* TASK ITEM: Once the line containing "right ear: (70, 64)" is found in the entries below, restate it and each following line word for word, stopping after the line containing "left wrist: (264, 208)".

* LISTED ENTRIES:
_ _ _ _

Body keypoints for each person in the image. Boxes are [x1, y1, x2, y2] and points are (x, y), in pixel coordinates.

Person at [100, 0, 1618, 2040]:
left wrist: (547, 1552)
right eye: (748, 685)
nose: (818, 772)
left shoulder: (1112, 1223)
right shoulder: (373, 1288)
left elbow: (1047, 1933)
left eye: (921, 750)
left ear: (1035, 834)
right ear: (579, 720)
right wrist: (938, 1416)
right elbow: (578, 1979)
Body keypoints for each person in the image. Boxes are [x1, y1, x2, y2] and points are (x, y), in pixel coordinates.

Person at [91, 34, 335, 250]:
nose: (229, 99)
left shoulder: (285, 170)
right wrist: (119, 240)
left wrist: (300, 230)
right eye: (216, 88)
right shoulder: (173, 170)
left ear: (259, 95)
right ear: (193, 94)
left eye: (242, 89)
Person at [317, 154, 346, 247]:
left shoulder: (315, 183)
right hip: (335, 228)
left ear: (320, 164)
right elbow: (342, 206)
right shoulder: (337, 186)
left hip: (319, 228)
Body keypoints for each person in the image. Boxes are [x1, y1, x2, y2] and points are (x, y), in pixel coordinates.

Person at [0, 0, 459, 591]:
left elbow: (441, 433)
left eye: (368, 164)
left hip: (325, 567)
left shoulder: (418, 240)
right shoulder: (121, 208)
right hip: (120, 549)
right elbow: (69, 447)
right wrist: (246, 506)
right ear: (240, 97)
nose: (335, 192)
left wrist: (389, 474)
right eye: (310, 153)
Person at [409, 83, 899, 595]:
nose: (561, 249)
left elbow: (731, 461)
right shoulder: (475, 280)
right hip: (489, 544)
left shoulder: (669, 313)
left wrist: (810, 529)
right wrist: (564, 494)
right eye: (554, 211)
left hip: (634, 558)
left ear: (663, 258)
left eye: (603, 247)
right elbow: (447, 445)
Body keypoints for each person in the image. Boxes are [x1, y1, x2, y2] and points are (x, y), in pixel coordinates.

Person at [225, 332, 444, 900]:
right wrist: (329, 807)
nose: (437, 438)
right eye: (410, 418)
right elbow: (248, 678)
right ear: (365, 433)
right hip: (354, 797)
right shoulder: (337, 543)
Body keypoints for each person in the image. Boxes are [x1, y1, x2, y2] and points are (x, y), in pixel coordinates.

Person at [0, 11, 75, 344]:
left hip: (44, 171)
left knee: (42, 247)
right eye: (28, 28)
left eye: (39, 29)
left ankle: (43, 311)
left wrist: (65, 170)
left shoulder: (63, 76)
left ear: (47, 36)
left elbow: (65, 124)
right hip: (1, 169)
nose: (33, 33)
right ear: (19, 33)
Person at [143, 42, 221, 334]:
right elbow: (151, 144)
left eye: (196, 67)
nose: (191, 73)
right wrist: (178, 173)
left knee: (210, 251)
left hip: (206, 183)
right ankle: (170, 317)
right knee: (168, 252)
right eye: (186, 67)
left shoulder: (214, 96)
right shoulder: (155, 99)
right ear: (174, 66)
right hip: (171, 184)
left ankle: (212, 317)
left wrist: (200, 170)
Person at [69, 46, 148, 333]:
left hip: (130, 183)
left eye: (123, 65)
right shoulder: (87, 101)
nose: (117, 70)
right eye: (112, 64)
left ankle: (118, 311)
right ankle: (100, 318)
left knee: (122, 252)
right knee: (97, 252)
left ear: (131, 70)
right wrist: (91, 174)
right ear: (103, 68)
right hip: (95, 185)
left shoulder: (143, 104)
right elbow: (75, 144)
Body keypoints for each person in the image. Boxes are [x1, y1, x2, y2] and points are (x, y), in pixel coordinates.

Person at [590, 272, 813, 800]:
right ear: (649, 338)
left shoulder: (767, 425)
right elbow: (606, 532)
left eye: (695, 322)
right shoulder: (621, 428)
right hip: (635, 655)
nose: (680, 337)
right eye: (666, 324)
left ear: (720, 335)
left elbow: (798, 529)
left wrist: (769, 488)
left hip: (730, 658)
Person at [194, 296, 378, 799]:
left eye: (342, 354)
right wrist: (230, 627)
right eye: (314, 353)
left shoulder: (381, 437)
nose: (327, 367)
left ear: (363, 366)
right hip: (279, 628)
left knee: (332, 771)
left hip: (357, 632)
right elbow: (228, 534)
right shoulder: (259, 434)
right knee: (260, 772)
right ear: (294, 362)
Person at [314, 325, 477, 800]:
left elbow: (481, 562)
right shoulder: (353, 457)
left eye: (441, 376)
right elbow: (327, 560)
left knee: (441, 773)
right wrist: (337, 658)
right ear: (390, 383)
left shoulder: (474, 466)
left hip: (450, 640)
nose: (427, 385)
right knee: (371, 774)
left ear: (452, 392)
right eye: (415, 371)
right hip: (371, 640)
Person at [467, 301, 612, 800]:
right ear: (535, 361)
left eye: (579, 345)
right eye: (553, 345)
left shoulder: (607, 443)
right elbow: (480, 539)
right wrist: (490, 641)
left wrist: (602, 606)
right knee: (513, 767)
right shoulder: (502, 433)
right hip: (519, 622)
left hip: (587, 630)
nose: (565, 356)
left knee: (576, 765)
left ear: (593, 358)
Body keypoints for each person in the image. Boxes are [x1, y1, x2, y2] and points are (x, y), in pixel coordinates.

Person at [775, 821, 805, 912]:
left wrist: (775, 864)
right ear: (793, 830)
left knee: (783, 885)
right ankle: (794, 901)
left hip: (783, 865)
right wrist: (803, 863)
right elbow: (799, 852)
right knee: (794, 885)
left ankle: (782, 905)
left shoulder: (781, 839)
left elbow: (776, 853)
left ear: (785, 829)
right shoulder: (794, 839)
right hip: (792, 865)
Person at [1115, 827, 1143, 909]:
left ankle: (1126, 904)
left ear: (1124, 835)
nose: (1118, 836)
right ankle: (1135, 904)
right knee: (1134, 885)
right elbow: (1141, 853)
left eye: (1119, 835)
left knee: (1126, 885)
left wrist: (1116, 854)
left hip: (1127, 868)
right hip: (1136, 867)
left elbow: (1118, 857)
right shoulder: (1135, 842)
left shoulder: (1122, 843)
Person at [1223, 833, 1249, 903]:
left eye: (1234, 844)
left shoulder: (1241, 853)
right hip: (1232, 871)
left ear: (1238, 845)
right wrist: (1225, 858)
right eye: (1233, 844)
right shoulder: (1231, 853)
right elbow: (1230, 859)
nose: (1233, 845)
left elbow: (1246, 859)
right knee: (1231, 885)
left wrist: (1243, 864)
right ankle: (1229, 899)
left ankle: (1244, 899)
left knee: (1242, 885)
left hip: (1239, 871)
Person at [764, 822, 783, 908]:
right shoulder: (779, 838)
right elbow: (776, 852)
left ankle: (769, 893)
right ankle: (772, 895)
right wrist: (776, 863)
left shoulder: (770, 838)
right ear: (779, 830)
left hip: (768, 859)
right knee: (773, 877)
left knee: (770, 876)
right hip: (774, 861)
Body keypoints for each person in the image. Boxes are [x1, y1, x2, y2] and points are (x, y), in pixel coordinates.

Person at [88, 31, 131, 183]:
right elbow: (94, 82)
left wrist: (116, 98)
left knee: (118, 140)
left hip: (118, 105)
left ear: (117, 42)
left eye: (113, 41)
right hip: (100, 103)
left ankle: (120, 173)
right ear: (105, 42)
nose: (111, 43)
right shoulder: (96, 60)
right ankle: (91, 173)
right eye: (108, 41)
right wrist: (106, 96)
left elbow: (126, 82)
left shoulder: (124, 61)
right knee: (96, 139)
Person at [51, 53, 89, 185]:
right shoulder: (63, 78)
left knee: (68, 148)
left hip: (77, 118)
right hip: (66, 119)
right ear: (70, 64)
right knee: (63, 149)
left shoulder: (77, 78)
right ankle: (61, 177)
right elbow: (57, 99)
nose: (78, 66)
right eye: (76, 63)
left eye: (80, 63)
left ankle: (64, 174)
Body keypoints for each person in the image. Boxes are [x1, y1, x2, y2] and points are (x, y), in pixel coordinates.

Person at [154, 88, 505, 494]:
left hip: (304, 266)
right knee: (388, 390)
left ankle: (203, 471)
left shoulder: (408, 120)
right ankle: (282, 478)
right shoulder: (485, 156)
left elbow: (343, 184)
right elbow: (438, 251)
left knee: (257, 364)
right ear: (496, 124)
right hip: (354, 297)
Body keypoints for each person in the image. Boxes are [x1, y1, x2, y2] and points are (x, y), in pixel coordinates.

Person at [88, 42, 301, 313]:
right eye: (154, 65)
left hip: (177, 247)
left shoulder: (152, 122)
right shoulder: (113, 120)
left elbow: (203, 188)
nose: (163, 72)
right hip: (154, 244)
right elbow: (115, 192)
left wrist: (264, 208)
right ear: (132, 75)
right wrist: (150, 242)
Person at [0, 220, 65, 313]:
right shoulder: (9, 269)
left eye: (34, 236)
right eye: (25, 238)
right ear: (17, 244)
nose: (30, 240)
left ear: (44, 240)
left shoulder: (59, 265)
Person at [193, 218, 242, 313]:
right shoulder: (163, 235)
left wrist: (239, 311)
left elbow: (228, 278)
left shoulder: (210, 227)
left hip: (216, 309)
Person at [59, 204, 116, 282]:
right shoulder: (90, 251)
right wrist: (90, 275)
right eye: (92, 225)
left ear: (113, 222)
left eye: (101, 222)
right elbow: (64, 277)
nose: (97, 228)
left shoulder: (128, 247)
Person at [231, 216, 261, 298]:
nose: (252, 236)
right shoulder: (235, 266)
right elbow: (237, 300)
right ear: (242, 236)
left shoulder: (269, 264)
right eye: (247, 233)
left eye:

_ _ _ _

* WRITTEN SOLUTION:
right ear: (70, 64)
right knee: (63, 149)
left shoulder: (77, 78)
right ankle: (61, 177)
right elbow: (57, 99)
nose: (78, 66)
right eye: (76, 63)
left eye: (80, 63)
left ankle: (64, 174)
Body keypoints for each person in the image. Boxes are [x1, y1, x2, y2] and points are (x, y), in pixel coordinates.

Person at [154, 88, 505, 494]:
left hip: (304, 266)
right knee: (388, 390)
left ankle: (203, 471)
left shoulder: (408, 120)
right ankle: (282, 478)
right shoulder: (485, 156)
left elbow: (343, 184)
right elbow: (438, 251)
left knee: (257, 364)
right ear: (496, 124)
right hip: (354, 297)
Body keypoints for each person in the image. Boxes are [x1, y1, x2, y2] and points are (x, y), in pixel coordinates.

Person at [88, 42, 301, 313]:
right eye: (154, 65)
left hip: (177, 247)
left shoulder: (152, 122)
right shoulder: (113, 120)
left elbow: (203, 188)
nose: (163, 72)
right hip: (154, 244)
right elbow: (115, 192)
left wrist: (264, 208)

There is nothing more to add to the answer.